What is the biggest takeaway from the investors’ summit?
The further addition of confidence and connect with West Bengal shown by the highest brands of India. The second element is that international participation peaked.
 
Is that an endorsement of transformation of West Bengal or Chief Minister Mamata Banerjee?
Investment goes where there is stability. Industrialists have sensed that the decision-making process in the state is transparent and stems right from the top. It is personal confidence in Mamata Banerjee. They see a sustainable chief minister who will continue so they know they can bet on the state. Plus, West Bengal is at the top in ease of doing business. 
There has been a tectonic shift in the macroeconomic scenario. In 2010-11, the year before we came to office, GDP at current prices was Rs 472.64 billion. The actuals in 2015-16 were already Rs 10,097.32 billion, which, in 2016-17, if you take the revised estimates (RE), went up to Rs12,093.40 billion. This kind of phenomenal growth in GDP is also borne out by constant prices, where West Bengal is far above India. 
 
What has led to this growth?
We focused on capital expenditure. So capital expenditure in 2010-11 in plan expenditure was Rs 22.25 billon. Capital expenditure in 2016-17 (RE) is Rs 152.19 billion. For us, it means two things. One is, it releases the Keynesian multiplier, and therefore, GDP grows. With GDP growth, automatically, jobs happen.
 
Two, plan expenditure grew 3.5 times during this period. Capital expenditure means creating hard assets — schools, colleges, roads, waterworks — which is Keynesian multiplier-friendly. It is also in a way job-intensive because when you make capital expenditure, you need cement.
 
After we came to office, four cement plants have come to Bengal. We have Dalmia, then Emami, in our own industrial park, and JSW Cement, which the chief minister recently inaugurated. Shree Cement is starting to build its factory and it's very big, with an investment of Rs10 billion. We are probably becoming a major cement hub of the country. BASF of Germany has quietly come and set up a constructions chemical plant because it connects with construction.
 
Tata Hitachi told me last week that it has excess demand for construction equipment. So it has expanding. It already has 500 acres. These are the interconnections. 
 
You are also planning to complete the chain in petrochemicals?

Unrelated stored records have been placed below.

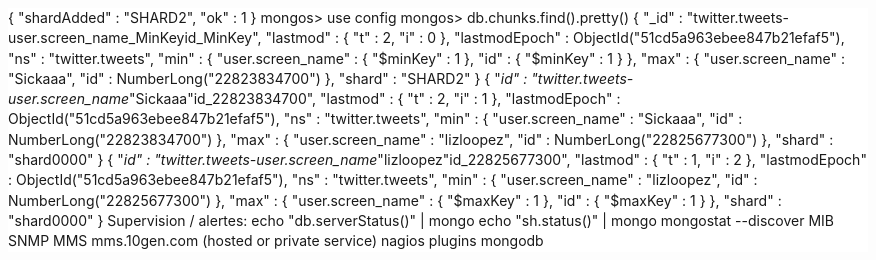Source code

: { "shardAdded" : "SHARD2", "ok" : 1 }
mongos> use config
mongos> db.chunks.find().pretty()
{
        "_id" : "twitter.tweets-user.screen_name_MinKeyid_MinKey",
        "lastmod" : {
                "t" : 2,
                "i" : 0
        },
        "lastmodEpoch" : ObjectId("51cd5a963ebee847b21efaf5"),
        "ns" : "twitter.tweets",
        "min" : {
                "user.screen_name" : { "$minKey" : 1 },
                "id" : { "$minKey" : 1 }
        },
        "max" : {
                "user.screen_name" : "Sickaaa",
                "id" : NumberLong("22823834700")
        },
        "shard" : "SHARD2"
}
{
        "_id" : "twitter.tweets-user.screen_name_\"Sickaaa\"id_22823834700",
        "lastmod" : {
                "t" : 2,
                "i" : 1
        },
        "lastmodEpoch" : ObjectId("51cd5a963ebee847b21efaf5"),
        "ns" : "twitter.tweets",
        "min" : {
                "user.screen_name" : "Sickaaa",
                "id" : NumberLong("22823834700")
        },
        "max" : {
                "user.screen_name" : "lizloopez",
                "id" : NumberLong("22825677300")
        },
        "shard" : "shard0000"
}
{
        "_id" : "twitter.tweets-user.screen_name_\"lizloopez\"id_22825677300",
        "lastmod" : {
                "t" : 1,
                "i" : 2
        },
        "lastmodEpoch" : ObjectId("51cd5a963ebee847b21efaf5"),
        "ns" : "twitter.tweets",
        "min" : {
                "user.screen_name" : "lizloopez",
                "id" : NumberLong("22825677300")
        },
        "max" : {
                "user.screen_name" : { "$maxKey" : 1 },
                "id" : { "$maxKey" : 1 }
        },
        "shard" : "shard0000"
}
Supervision / alertes:
echo "db.serverStatus()" | mongo
echo "sh.status()" | mongo
mongostat --discover
MIB SNMP
MMS mms.10gen.com (hosted or private service)
nagios plugins mongodb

Haldia Petrochemicals was practically closed when we came to office, functioning at 10 per cent capacity, and sometimes not. We were able to intensively turn it around. We still hold a good amount of equity. But the private equity holder, who had a large share, is now at 50.4 per cent. He has paid Rs 6.53 billion to the state government by market-contested price discovery method. 
Mitsubishi Chemicals has been bought by Purnendu Chatterjee. What was wrong with Mitsubishi Chemicals was that it didn't have downstream. Alok Lohia, who was here in petrochemicals, has entered into a partnership with Dhunseri, which is producing PET bottles at Mitsubishi plants. We are motivating him and Chatterjee to produce a continuous polymerisation plant. The investment will not be much, around Rs 20 billion, but there is potential to create 500,000 jobs.
 
So last year the focus was on refinery and this year it is downstream?
Refinery is the first focus. It is a game changer because a refinery produces a large number of chemicals, which neither Haldia Petrochemicals nor Mitsubishi produces. Refinery is a bigger space, which is under consideration and the land is being organised. 
 
Do you have the land for the electronics manufacturing complex that Mukesh Ambani mentioned?
Not much land is required, 100 acres. In Kharagpur, I have 500 acres, in Panagarh 700 acres, and in Raghunathpur 1,000 acres. I have 4,400 acres in my industrial parks. There is no issue with land.
 
Adani is looking at investing Rs 100 billion in the state?
That is a power-related project. But he mentioned ports and food processing. So if that is factored in, it could be a much bigger play.